LIONEL BONAVENTURE / AFP | Des enfants migrants regardent la télévision dans une salle commune du centre d'Ivry-sur-Seine, en banlieue parisienne, février 2017 (illustration).
LIONEL BONAVENTURE / AFP | Des enfants migrants regardent la télévision dans une salle commune du centre d'Ivry-sur-Seine, en banlieue parisienne, février 2017 (illustration).

En France, le recours aux tests osseux pour déterminer l'âge d'un mineur est-il légal ? Cette pratique, très utilisée par l'administration pour savoir si un migrant est mineur ou non est également très contestée par les associations de soutien aux migrants ou de défense des droits de l'Homme pour leur manque de précision. Celles-ci ont donc saisi le Conseil constitutionnel qui a tenu audience mardi matin.

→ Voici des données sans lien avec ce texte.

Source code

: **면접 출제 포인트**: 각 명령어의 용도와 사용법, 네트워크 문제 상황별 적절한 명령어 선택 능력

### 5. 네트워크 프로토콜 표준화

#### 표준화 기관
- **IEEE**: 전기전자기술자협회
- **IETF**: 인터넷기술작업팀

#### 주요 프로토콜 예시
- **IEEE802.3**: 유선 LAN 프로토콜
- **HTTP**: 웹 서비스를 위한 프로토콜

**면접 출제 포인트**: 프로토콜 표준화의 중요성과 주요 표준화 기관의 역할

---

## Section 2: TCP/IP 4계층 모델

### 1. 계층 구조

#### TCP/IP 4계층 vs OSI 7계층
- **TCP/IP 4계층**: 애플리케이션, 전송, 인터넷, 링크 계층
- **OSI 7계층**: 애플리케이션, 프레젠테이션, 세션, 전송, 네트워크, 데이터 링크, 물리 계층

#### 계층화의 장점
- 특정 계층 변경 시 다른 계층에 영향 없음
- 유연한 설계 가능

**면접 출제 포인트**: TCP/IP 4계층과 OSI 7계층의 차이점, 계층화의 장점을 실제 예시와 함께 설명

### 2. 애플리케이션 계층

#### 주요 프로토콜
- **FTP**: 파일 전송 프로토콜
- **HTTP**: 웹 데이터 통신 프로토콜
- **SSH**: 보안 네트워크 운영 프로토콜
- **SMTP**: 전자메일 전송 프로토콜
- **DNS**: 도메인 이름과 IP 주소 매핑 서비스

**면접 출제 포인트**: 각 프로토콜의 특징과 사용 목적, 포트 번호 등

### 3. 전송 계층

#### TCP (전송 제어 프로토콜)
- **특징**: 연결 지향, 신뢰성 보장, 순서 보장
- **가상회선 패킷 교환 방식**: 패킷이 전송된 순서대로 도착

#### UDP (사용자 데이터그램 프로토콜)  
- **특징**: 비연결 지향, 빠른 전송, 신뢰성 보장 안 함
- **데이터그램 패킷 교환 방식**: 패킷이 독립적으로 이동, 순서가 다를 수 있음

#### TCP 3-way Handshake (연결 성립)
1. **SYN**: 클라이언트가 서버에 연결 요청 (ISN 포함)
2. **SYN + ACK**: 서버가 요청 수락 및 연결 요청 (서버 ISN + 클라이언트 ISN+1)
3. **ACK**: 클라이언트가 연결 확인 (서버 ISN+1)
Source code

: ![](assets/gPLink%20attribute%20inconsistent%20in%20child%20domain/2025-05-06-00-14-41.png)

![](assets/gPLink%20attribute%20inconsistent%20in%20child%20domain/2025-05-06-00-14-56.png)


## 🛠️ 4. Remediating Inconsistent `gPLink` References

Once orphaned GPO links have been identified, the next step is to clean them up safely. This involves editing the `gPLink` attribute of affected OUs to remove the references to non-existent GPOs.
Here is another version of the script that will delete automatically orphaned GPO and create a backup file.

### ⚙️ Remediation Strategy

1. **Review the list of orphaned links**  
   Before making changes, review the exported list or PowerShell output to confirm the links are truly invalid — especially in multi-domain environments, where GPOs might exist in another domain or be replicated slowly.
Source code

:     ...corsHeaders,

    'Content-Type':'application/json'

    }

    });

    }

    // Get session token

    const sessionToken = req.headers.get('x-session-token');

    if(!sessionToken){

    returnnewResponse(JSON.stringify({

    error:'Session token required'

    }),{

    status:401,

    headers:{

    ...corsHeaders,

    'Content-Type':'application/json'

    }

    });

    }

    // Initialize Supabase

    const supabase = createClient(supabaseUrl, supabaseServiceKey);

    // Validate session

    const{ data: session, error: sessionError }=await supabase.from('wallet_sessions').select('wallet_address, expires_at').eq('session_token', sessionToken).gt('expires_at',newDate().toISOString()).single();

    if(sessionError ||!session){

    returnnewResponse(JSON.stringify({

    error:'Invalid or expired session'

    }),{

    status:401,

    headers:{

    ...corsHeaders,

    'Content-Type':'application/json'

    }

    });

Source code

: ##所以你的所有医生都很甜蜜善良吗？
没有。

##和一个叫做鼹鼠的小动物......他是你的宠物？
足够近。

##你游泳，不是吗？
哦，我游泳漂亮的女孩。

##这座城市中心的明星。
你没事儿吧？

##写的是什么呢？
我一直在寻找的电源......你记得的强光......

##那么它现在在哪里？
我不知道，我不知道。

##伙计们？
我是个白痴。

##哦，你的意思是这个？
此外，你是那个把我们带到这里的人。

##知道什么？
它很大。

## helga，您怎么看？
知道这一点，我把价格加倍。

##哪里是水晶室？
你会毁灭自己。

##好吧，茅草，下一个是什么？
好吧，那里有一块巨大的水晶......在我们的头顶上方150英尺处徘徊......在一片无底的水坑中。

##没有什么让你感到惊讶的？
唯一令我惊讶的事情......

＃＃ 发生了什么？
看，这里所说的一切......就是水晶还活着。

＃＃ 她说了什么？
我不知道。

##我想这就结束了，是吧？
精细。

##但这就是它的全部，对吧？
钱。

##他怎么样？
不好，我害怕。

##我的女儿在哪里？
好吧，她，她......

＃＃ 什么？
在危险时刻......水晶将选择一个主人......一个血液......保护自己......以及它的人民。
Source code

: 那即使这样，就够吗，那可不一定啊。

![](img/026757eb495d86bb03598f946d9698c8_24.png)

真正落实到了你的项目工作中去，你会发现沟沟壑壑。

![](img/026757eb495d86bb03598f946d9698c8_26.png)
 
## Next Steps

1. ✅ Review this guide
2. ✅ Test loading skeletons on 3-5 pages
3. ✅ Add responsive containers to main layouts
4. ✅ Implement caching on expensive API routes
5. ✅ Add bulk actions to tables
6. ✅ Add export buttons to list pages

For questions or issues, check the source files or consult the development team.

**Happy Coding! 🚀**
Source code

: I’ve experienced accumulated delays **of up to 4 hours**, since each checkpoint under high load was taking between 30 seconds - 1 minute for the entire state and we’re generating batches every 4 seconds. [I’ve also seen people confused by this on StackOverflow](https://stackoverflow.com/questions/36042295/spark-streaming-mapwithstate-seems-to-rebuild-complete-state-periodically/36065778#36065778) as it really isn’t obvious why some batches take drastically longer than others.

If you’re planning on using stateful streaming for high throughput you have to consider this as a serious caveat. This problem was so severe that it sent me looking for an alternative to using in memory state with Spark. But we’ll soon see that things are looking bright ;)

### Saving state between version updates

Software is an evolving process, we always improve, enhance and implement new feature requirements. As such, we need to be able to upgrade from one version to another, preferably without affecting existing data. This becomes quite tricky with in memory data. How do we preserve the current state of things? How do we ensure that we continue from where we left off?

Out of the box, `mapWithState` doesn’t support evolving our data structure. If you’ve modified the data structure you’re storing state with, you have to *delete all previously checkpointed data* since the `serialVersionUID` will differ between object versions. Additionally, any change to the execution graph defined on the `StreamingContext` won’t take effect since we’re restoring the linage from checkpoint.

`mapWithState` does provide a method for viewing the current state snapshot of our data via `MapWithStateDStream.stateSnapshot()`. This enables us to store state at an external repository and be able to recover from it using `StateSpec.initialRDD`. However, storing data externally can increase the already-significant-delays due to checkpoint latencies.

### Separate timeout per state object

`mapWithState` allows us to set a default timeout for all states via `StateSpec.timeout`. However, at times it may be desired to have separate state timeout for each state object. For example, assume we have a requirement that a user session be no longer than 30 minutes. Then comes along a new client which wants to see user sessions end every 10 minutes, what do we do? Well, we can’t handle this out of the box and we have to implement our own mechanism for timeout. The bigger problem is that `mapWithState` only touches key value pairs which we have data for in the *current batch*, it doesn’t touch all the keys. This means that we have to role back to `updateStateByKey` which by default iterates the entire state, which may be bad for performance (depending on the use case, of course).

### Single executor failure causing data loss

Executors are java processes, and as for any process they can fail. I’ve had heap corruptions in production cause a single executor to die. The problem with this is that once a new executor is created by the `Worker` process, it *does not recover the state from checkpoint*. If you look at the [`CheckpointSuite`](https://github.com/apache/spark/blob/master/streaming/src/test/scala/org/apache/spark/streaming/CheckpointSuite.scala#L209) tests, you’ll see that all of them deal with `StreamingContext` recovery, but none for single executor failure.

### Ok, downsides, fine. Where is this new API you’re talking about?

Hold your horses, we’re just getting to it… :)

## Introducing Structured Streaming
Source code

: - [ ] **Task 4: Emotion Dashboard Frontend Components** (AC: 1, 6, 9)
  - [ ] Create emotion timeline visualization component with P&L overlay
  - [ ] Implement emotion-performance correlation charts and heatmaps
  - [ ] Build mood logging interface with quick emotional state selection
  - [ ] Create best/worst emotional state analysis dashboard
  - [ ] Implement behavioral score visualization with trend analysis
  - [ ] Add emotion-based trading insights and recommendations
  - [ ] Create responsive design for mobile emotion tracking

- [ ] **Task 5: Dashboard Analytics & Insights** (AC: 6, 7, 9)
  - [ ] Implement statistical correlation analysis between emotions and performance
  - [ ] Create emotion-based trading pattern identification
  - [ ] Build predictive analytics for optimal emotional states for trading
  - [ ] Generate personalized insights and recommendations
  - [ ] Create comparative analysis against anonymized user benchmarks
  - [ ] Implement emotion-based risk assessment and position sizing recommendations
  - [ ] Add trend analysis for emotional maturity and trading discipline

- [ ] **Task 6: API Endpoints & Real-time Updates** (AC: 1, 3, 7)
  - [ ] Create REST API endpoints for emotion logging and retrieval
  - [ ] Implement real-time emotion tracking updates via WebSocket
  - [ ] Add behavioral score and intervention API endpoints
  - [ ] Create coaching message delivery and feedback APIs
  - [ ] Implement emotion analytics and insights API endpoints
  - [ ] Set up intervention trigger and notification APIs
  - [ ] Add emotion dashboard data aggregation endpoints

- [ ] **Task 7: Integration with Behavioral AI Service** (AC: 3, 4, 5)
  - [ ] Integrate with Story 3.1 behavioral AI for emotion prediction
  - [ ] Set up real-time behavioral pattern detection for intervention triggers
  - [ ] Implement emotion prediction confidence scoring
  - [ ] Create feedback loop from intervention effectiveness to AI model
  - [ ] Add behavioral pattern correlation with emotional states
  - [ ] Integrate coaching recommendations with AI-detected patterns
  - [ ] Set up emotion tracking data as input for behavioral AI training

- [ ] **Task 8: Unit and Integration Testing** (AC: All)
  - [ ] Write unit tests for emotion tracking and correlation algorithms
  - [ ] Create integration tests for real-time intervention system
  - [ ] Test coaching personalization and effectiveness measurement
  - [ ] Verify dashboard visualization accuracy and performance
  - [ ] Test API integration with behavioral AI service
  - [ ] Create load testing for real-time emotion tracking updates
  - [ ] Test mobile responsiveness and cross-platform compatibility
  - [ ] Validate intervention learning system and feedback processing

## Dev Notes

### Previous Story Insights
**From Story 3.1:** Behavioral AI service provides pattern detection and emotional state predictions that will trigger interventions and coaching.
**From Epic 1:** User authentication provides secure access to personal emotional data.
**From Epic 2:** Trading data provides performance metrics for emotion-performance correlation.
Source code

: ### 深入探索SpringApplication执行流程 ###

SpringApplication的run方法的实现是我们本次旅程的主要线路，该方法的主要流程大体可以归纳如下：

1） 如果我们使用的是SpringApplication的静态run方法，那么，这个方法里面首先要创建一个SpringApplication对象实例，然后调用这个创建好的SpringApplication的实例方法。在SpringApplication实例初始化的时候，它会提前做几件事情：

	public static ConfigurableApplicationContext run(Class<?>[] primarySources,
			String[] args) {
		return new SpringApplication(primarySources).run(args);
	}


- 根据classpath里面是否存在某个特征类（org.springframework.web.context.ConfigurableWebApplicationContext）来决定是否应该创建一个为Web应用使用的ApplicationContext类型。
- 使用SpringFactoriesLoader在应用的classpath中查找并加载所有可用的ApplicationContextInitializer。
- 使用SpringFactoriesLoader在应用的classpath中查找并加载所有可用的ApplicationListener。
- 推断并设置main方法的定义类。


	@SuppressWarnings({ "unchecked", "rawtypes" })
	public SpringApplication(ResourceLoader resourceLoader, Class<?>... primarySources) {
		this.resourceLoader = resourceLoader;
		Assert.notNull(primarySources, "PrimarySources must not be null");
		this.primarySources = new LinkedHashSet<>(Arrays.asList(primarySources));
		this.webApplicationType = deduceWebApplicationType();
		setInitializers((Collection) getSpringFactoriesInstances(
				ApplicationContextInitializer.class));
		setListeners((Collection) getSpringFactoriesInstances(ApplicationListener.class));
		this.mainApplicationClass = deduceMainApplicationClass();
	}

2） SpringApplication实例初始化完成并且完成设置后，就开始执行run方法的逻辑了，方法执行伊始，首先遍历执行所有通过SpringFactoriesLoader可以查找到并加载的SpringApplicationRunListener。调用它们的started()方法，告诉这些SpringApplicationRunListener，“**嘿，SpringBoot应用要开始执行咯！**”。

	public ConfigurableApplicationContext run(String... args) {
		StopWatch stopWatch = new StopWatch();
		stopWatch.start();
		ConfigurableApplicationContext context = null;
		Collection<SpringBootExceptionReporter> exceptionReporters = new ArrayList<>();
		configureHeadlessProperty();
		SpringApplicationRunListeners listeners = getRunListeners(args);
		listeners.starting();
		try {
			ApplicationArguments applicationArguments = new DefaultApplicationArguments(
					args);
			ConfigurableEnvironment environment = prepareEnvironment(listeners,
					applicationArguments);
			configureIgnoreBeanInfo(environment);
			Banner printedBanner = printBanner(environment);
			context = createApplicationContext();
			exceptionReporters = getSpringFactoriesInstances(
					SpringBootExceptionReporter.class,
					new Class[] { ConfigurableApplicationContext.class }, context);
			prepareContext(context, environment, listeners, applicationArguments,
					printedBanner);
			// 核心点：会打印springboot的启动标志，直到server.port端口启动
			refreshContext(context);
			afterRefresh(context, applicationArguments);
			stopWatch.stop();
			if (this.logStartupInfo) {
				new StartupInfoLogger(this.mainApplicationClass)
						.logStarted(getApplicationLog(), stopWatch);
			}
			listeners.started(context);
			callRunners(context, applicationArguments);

Depuis des décennies, les plus grandes organisations scientifiques et humanitaires le disent: les tests osseux ne sont pas fiables pour déterminer un âge. La justice française en demande pourtant des milliers par an pour savoir si des migrants sont mineurs ou majeurs.

C'est une atteinte à l'intérêt supérieur de l'enfant pour maître Patrice Spinosi. "L'enfance doit primer et face à cette question des mineurs étrangers, on ne peut pas faire prévaloir l'efficacité du droit des étrangers" sur la garantie des droits de l'enfant...

La loi actuelle prévoit pourtant des garde-fous comme le bénéfice du doute accordé à la personne dont on vérifie l'âge. Mais sur le terrain les avocats en voient rarement la couleur comme nous l'explique Brigitte Jeannot, spécialisée en droit des étrangers : "Dès le début de la procédure des tests osseux sont ordonnés et vont devenir l'élément principal sur lequel le juge va ensuite s'appuyer avec des effets absolument terribles pour le jeune qui va se retrouver à la rue porte de la Chapelle, à Calais, etc... Ces tests osseux ont des effets délétères, ils doivent absolument être proscris !"

La plus haute juridiction a mis sa décision en délibéré : réponse le jeudi 21 mars.